Review: Since We Last Spoke

When Aggi Frank and Max Granger finally admitted their feelings for each other last December, it felt like love was beautiful and endless… until it wasn’t.

A fatal car accident involving their older siblings throws their lives into sudden chaos. And with a restraining order now in place between the two bitter households, Aggi and Max’s love runs cold. Being together again seems like a distant fantasy, even though they share the same driveway.

Still, Plum Lake is a small town, and staying apart can’t last forever. Aggi and Max eventually reunite at a lake-house party hosted by a mutual friend and break the ice after a year of silence. But just as they begin to rebuild their relationship, the unthinkable happens when Aggi’s little sister, Grace, flees from home after their father spirals into a fit of rage. With a support system of friends close by, Aggi and Max must confront each other and their families in the hopes of mending all the broken pieces.

After living next door to each other for nearly their entire lives and just after they finally revealed their feelings for one another, Max and Aggi’s siblings die in an accident. Now their fathers are at a lawsuit war with one another, and have forbade their kids to see each other. So for a year, Max and Aggi are just neighbors who ignore each other, but the feelings never go away.

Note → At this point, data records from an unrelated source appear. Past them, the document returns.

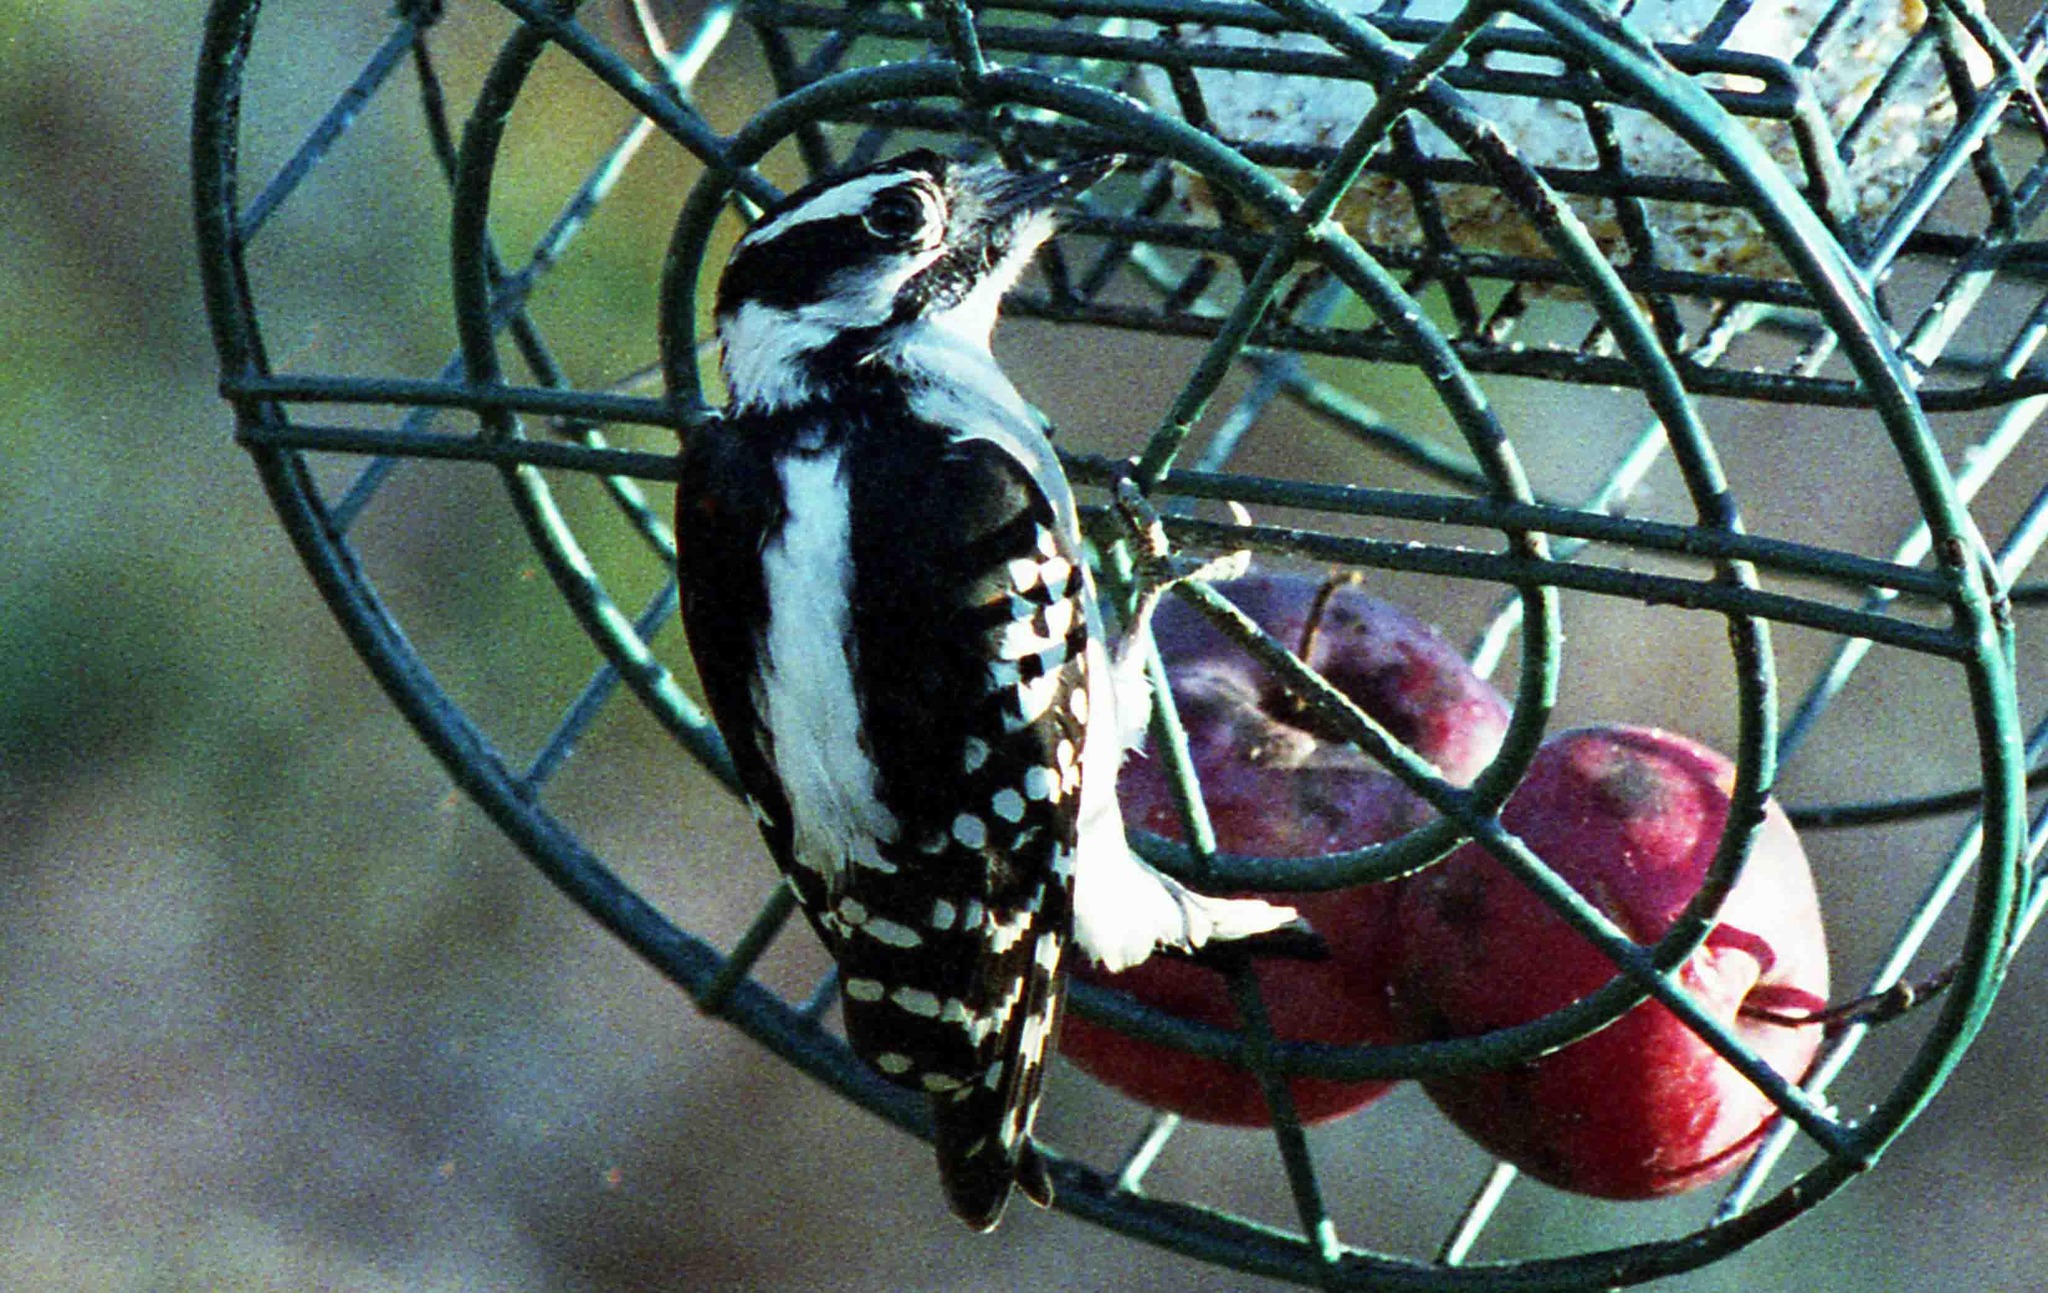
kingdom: Animalia
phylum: Chordata
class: Aves
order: Piciformes
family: Picidae
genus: Dryobates
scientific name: Dryobates pubescens
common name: Downy woodpecker
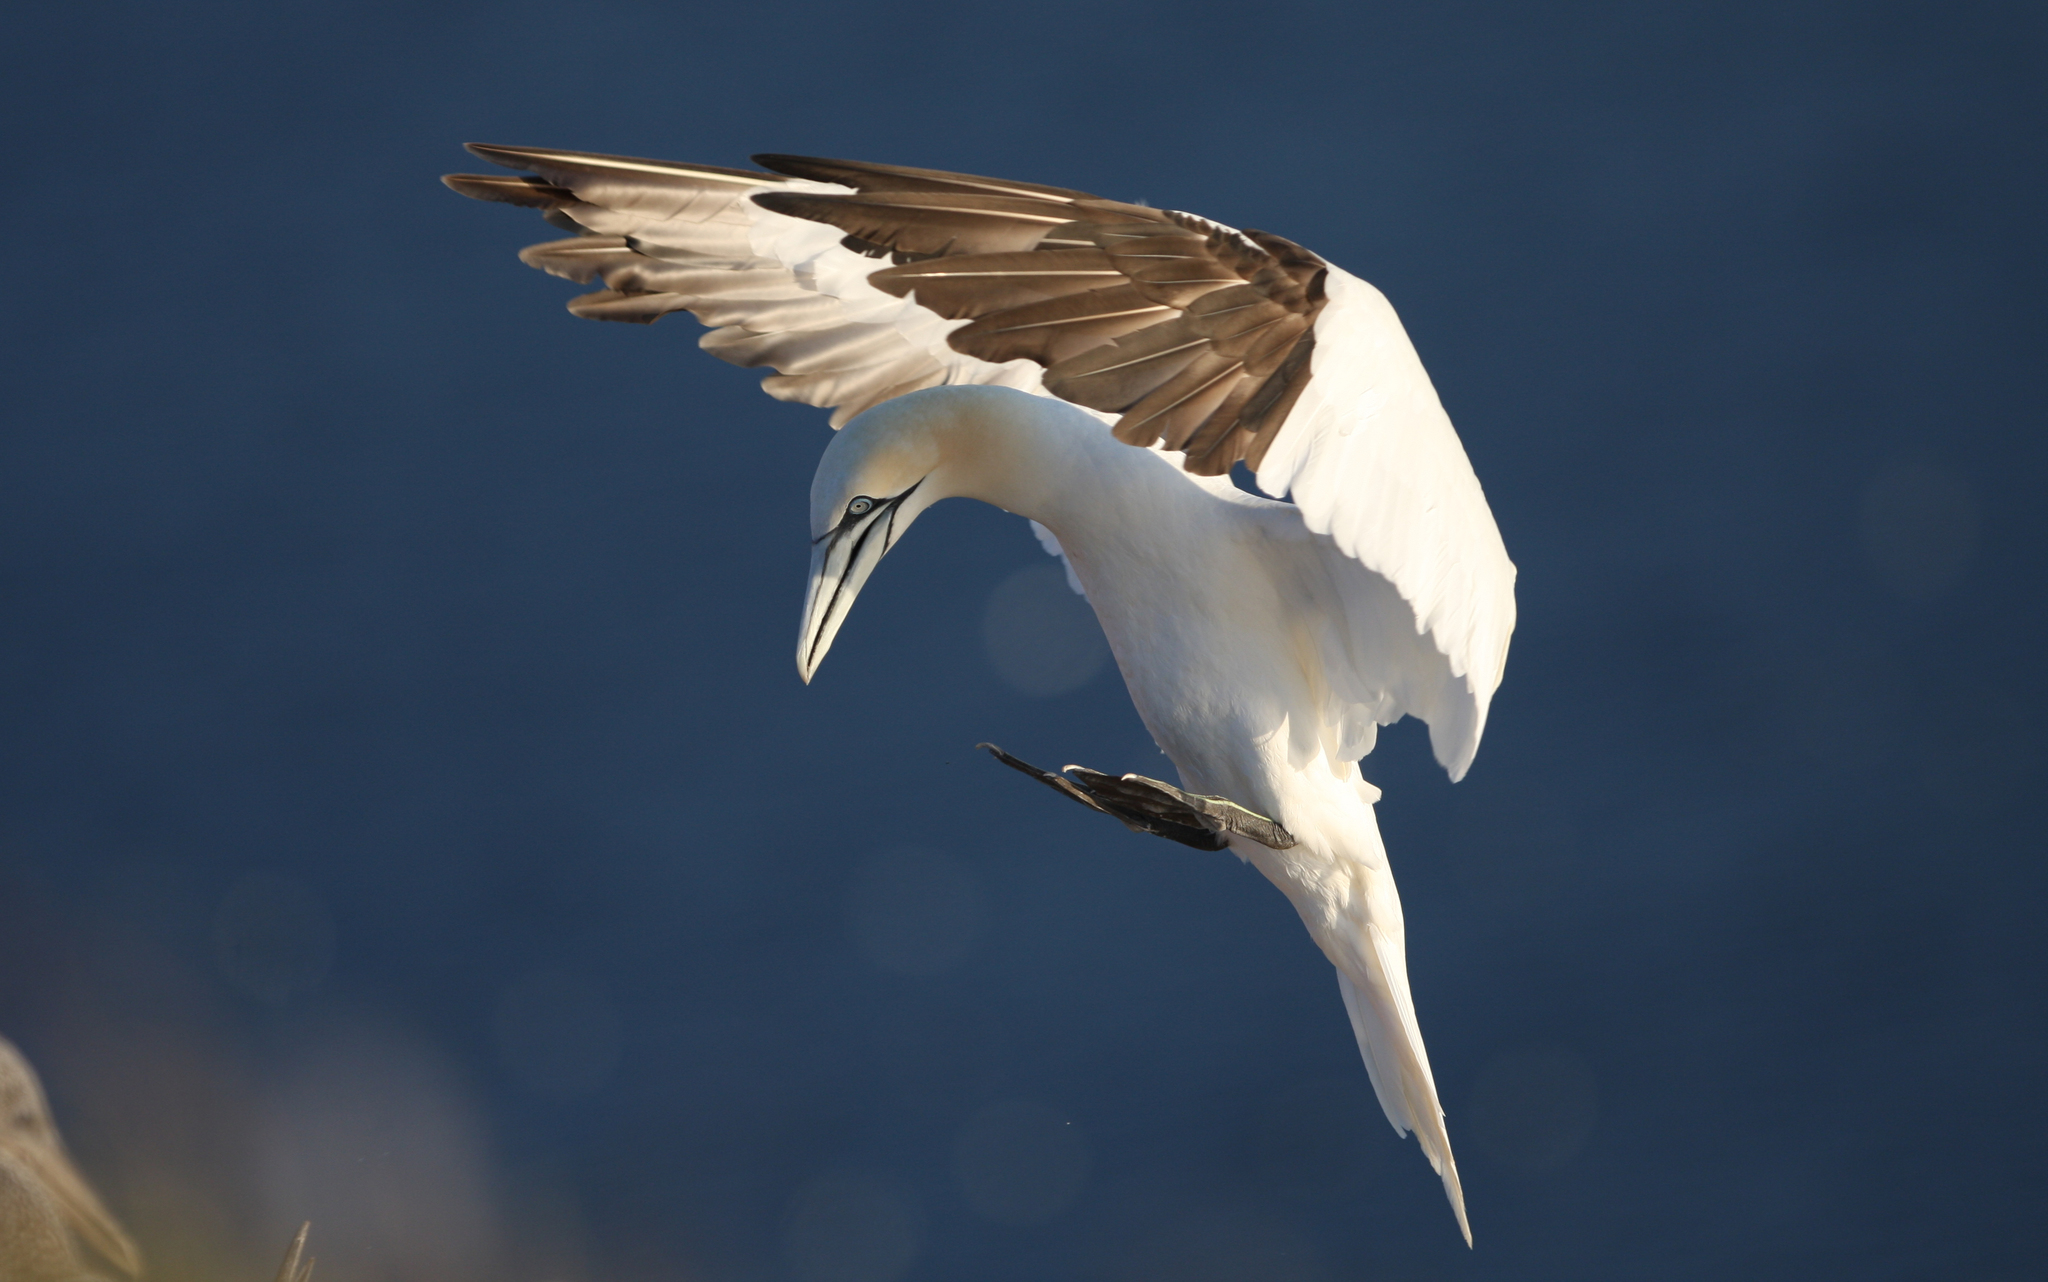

One night, all the kids who live on the lake are invited to a party, including Max and Aggi. Their best friends, Henry and Ume, decide its finally time for the two to talk and try to get the two together during the night. But when Aggi’s little sister disappears in the lake, Max risks the freezing cold water to save her and eventually force a dialogue between him and Aggi. It’s short, but it’s a start. Soon after the two are talking and realizing that their feelings have never gone away and what’s more, they don’t want to be without each other again.

Now, my favorite characters were not Max and Aggi. While I liked them and felt their internal struggle on how they felt they could’ve prevented the accident their siblings were in, I found that I liked their best friends a little more. Henry and Ume were the entertainment in a melancholy tale – Henry with his outlook on life and how he believes in the power of love, and Ume with her bluntness. They were the perfect pair to compliment their best friends and help them through their troubles of the past year.

Throughout the story I really felt for Aggi. Her family was literally falling apart after her sister’s death – her mom began to neglect the daughters she still had, her father drank more and yelled over little things, her little sister was sent to live with their mom’s friend, and on top of that, they were in danger of losing their home. There wasn’t much shown of Max’s family, though he thought his father was wrong to start the first lawsuit in the first place, but he did understand his father’s anger. Max was angry too, but more at himself than anyone else.

What I liked about this book was how it showed that people manage their grief in different ways. They process it differently, and some are able to get past it more than others. Or someone else’s grief can prolong another’s. There were sad moments, sweet moments, and just all-around moments in this book that hit me in the feels. That’s probably why I read it in one sitting. I do feel there was something missing, but maybe that’s just because I wanted more from these characters and their story. It’s definitely a book I’d recommend.